Trogu, D.; Simeone, S.; Usai, A.; Porta, M., and De Muro, S., 2024. On the role of wood and seagrass rests in coastal flooding events in Mediterranean microtidal beaches. In: Phillips, M.R.; Al-Naemi, S., and Duarte, C.M. (eds.), Coastlines under Global Change: Proceedings from the International Coastal Symposium (ICS) 2024 (Doha, Qatar). Journal of Coastal Research, Special Issue No. 113, pp. 115-119. Charlotte (North Carolina), ISSN 0749-0208. In December 2019, following intense rainfall, the riverbeds of the rivers flowing into the Gulf of Cagliari
(Sardinia, Italy, western Mediterranean Sea) dumped a large quantity of river reeds attributed to the species Arundo donax (Poaceae) into the sea. The concomitance of a sea storm event acting in the waters of the Gulf of Cagliari transported and allowed the deposition and sedimentation of reeds and other seagrass rests (mostly P. oceanica) on the Poetto beach (an urban microtidal beach located in the Gulf of Cagliari), for an estimated mass of over 85 tonnes. The subsequent lock-down given by the Covid-19 pandemic, and thus the absence of anthropogenic interferences, allowed the almost undisturbed interaction of beach processes with these wood and seagrass rests.

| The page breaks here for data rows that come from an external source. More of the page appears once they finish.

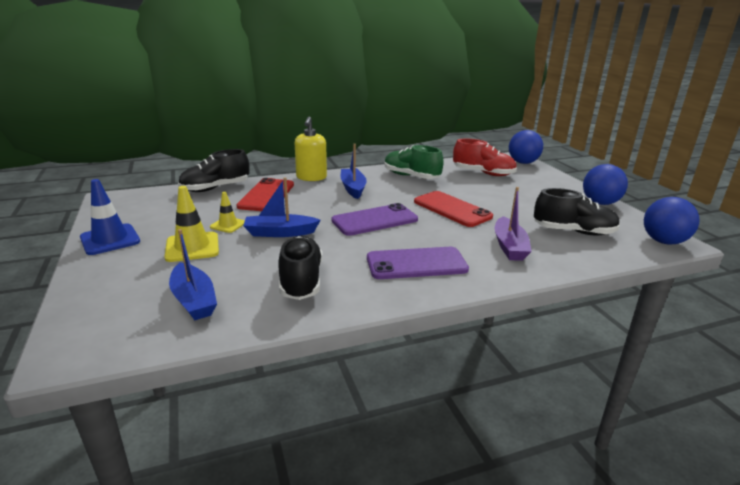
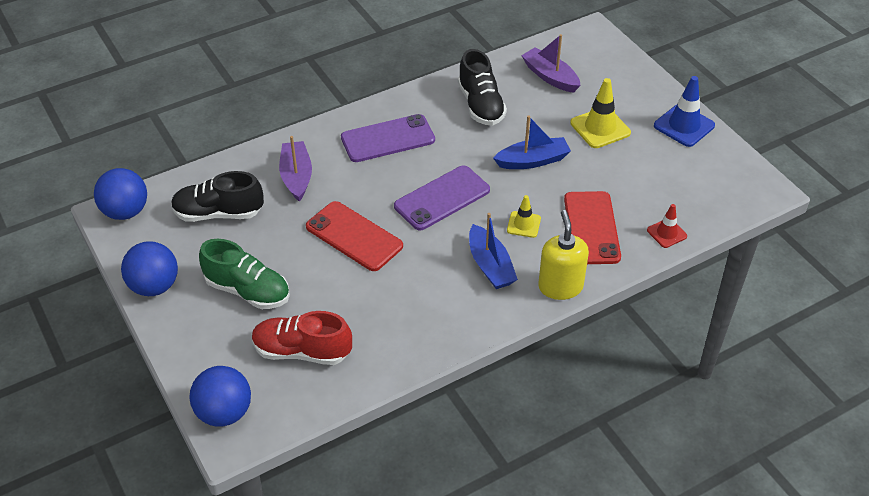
camera: 170 degrees right, 20 degrees up
blue boat [169,229,217,320] -> purple boat [521,34,581,93]
black shoe [178,149,249,192] -> red traffic cone [647,204,687,248]
yellow traffic cone [210,192,245,233] -> yellow traffic cone moved to [507,195,541,238]
green shoe [385,145,444,179] -> green shoe moved to [199,239,290,309]

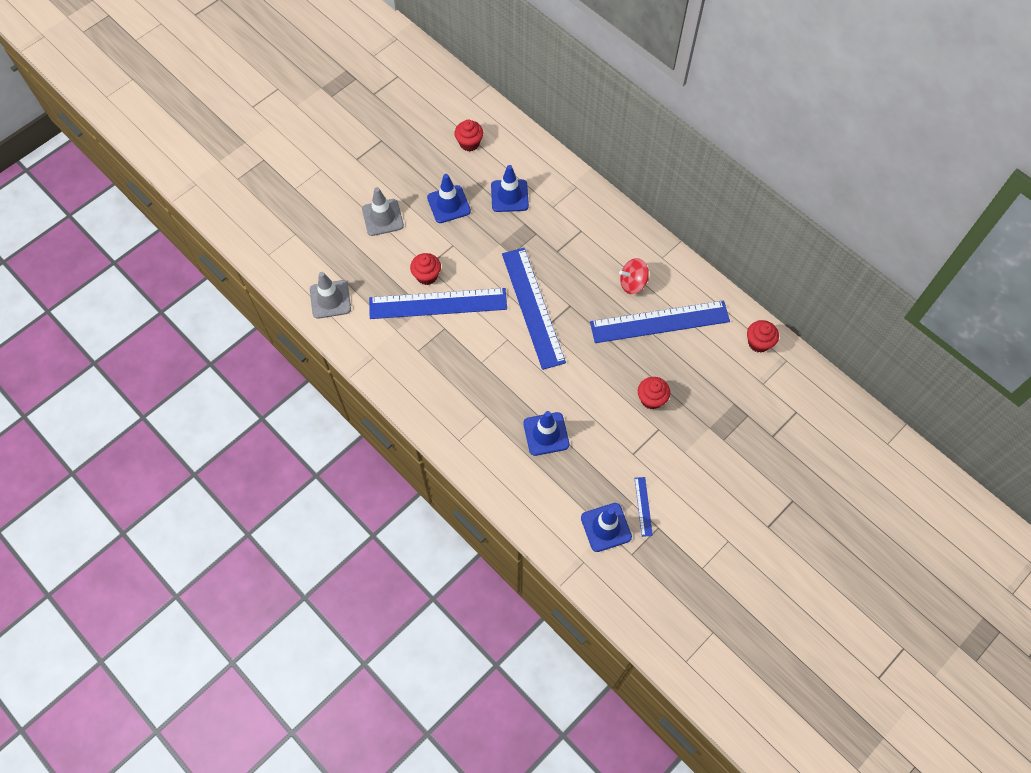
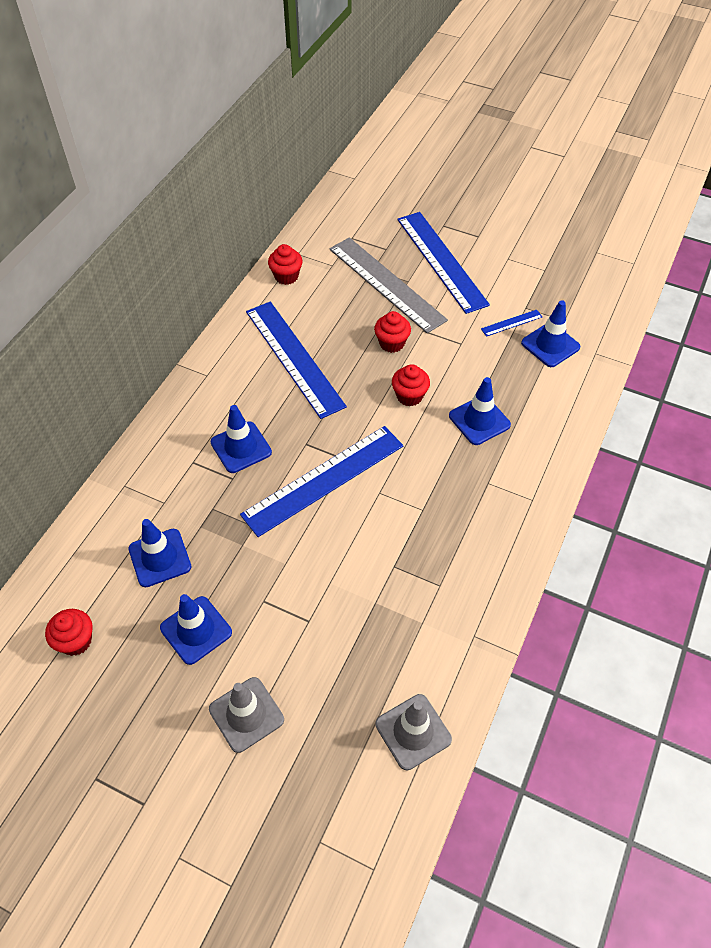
camera: 110 degrees left, 10 degrees down
blue ruler [369,288,507,319] -> blue ruler moved to [397,212,490,314]
red cupcake [410,253,441,285] -> red cupcake moved to [392,364,430,406]
red spinning top [619,258,649,294] -> none
none -> blue traffic cone [211,405,272,473]
none -> grey ruler [329,237,448,333]

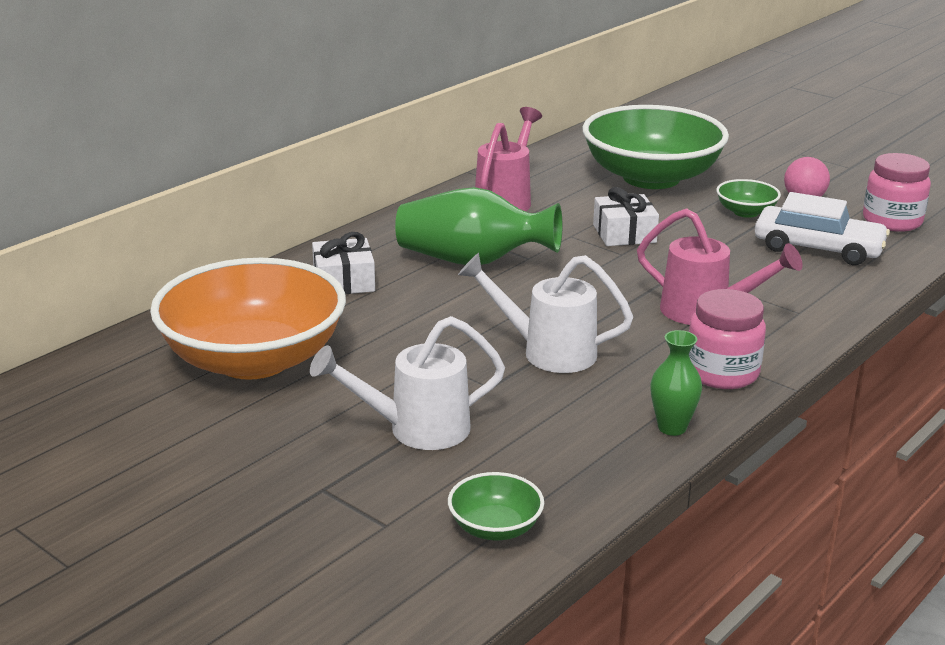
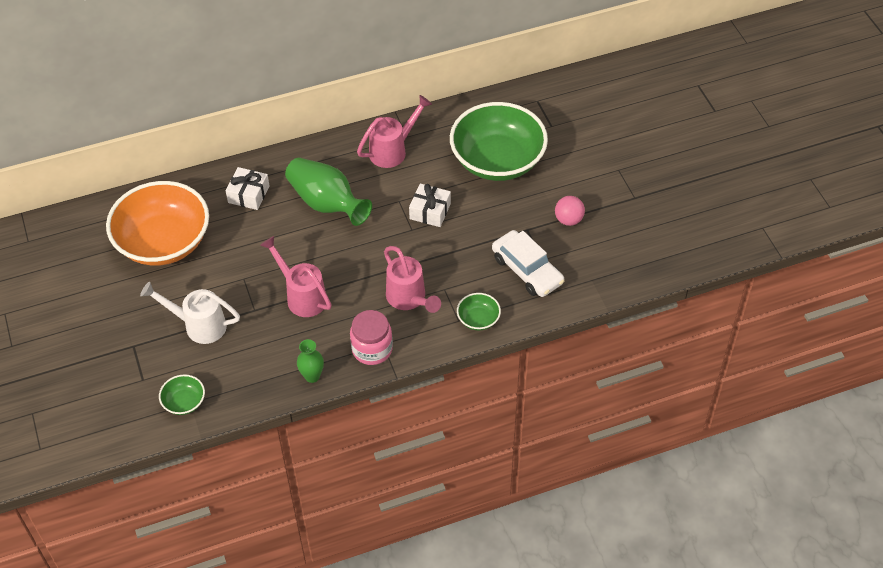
camera: 30 degrees right, 25 degrees up
white watering can [458,253,633,373] -> pink watering can [260,236,332,317]
green bowl [716,179,781,218] -> green bowl moved to [457,293,501,330]
pink jar [863,153,931,232] -> none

This paper will describe the sedimentary structures formed on the berm, generated by the interaction between reeds, Posidonia and sediment. Subsequently, it will be analysed how these sedimentary structures protected the beach from coastal flooding during storm events which were characterised by wave parameters (significant wave height and wave peak period) with greater values than those recorded during other storm events that led to beach inundation. In detail, analyses were carried out comparing the wave data with images acquired by a coastal video monitoring system. However, this storm event caused the reeds to redistribute along the emerged beach, generating new sedimentary structures that, as a result of successive storm events from different directions, became stratified in the beach increasing its permeability.
Although the beach cleaning operations often carried out with a removal of vegetal berms, the results of this study highlighted that the non-removal strategies along the foreshore and the backshore can increase the whole beach system resilience and protect the anthropic structures built in and behind the beach.